Washington has sent 1,500 troops to the border to support agents there. They also sent more DHS security staff, including 1,400 personnel and 1,000 processing coordinators, to the border.

“Right now we believe we have a robust plan, a multi-agency plan, to do this in a humane way,” White House spokesperson Karine Jean-Pierre told reporters on Tuesday, stressing that Washington is pursuing a policy of “enforcement, deterrence and diplomacy”.

Meanwhile, the Biden administration has framed the new measure unveiled on Wednesday as a “rule to incentivise use of lawful immigration pathways”.

Families cross from Mexico into the US to seek asylum, in El Paso, Texas, May 8 [John Moore/Getty Images via AFP]

It pointed to a recent decision to allow as many as 30,000 people from Cuba, Haiti, Nicaragua and Venezuela to legally enter the US each month, provided they apply in advance and meet certain criteria, as one such “lawful” pathway.

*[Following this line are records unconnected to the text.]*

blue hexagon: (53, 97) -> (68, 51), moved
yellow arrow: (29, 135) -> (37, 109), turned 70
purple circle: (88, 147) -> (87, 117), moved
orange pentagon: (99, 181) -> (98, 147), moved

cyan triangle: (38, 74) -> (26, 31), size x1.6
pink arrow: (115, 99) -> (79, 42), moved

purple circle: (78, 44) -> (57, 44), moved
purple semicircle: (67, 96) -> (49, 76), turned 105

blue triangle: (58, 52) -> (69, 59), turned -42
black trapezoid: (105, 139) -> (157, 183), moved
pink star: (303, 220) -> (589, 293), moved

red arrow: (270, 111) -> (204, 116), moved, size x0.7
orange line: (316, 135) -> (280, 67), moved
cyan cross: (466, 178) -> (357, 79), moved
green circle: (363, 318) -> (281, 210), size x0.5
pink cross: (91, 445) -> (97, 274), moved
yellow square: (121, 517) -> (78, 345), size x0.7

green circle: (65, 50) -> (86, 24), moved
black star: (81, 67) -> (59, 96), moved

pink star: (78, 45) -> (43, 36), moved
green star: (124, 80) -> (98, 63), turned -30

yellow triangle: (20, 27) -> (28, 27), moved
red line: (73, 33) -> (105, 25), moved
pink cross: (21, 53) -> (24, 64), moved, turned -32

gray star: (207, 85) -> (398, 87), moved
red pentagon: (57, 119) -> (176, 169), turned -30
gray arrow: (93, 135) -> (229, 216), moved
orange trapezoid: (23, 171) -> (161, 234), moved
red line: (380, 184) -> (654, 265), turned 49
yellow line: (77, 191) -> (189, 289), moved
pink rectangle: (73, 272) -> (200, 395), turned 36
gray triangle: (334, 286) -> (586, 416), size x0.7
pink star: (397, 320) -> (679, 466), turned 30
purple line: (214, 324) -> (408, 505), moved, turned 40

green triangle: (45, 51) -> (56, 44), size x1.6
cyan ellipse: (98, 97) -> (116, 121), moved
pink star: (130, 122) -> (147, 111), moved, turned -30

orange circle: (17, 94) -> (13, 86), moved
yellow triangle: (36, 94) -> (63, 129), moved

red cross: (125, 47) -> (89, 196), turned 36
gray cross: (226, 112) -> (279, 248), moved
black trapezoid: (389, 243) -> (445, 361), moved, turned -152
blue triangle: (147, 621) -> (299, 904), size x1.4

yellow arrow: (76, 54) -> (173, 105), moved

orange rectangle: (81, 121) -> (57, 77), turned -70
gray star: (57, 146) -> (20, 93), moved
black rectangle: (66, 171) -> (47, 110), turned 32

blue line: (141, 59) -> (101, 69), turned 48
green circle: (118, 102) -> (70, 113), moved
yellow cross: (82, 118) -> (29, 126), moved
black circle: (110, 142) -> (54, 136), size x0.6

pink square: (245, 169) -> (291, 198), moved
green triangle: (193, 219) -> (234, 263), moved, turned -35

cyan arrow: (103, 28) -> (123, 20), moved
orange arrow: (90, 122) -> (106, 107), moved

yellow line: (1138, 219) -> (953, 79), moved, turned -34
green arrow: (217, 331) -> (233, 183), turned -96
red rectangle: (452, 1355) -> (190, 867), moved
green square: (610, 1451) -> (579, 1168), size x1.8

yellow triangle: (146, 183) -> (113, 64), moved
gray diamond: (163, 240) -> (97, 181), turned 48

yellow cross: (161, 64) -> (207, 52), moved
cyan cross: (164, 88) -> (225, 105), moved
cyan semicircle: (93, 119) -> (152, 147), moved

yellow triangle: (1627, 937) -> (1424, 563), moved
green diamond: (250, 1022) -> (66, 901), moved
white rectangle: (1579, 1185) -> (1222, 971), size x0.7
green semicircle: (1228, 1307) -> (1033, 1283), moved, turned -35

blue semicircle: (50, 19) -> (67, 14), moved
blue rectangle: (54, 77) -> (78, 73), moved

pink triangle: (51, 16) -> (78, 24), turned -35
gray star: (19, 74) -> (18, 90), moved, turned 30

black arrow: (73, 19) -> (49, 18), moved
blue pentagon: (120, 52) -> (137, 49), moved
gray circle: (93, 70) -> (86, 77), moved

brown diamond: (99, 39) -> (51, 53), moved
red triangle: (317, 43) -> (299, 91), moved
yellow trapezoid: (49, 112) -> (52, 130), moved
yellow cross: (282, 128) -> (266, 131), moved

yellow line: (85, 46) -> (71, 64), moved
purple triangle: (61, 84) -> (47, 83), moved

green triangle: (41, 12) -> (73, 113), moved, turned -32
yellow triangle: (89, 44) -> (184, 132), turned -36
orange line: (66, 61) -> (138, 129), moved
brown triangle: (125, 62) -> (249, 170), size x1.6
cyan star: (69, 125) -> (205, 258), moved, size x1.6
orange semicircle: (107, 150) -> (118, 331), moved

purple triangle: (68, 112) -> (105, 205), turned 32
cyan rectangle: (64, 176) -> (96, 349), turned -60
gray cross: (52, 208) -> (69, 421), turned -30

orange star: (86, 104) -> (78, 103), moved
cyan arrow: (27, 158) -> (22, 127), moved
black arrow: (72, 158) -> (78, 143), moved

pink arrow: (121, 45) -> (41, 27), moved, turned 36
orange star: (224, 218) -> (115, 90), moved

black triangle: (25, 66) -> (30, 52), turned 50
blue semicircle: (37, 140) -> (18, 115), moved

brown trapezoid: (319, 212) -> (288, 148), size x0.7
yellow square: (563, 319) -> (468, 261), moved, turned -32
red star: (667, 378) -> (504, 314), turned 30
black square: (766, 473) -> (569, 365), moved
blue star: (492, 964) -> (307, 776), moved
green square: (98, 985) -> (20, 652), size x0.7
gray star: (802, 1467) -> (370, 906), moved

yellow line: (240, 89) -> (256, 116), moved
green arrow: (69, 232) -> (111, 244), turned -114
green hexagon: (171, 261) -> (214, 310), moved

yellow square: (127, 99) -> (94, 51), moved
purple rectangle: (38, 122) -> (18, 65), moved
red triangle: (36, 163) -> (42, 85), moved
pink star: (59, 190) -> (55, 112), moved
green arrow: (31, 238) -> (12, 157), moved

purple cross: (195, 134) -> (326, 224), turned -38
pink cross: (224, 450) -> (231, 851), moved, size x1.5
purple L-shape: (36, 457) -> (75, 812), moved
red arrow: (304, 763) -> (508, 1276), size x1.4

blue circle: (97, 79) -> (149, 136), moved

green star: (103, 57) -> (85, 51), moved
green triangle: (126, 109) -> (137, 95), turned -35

But rights groups have criticised that policy because it was combined with an announcement that Mexico had agreed to take back 30,000 asylum seekers from those four countries each month if they sought to cross the US border irregularly.

Following a call between Biden and Mexican President Andres Manuel Lopez Obrador on Tuesday, the White House said Mexico City had committed to continuing to accept expelled people from those countries after the expiration of Title 42.

The Biden administration also recently announced plans to open migration centres in Colombia and Guatemala, which will be staffed by US agents, a move that accompanied plans to expedite screenings and deportations of those who cross into the US but do not qualify for asylum.

On Wednesday, Mayorkas said Washington was launching a “digital advertising campaign in Central and South America to counter the lies of the smugglers”, as well.

“We are making it very clear that our border is not open, that crossing irregularly is against the law, and that those who are not eligible for relief will be quickly returned,” he told reporters.

Under the new asylum rule, people crossing the border will not be considered to have sought a lawful pathway if they did not first apply and get an appointment via the CBP One app.

Authorities said the rule will not apply if a person can establish “it was not possible to access or use the CBP One app due to specific and extraneous circumstances, significant technical failure, or other applicable exception”.

It also will not apply to unaccompanied minors, or anyone who sought but was denied asylum in another country, according to the Department of Homeland Security.

“The rule presumes those who do not use lawful pathways to enter the United States are ineligible for asylum and allows the United States to remove individuals who do not establish a reasonable fear of persecution or torture in the country of removal,” the department said. “Individuals may also rebut the presumption by demonstrating exceptionally compelling circumstances.”

Speaking on Wednesday, Mayorkas added that those pursuing such a rebuttal would “have to meet a higher bar” than those who apply for asylum via other routes.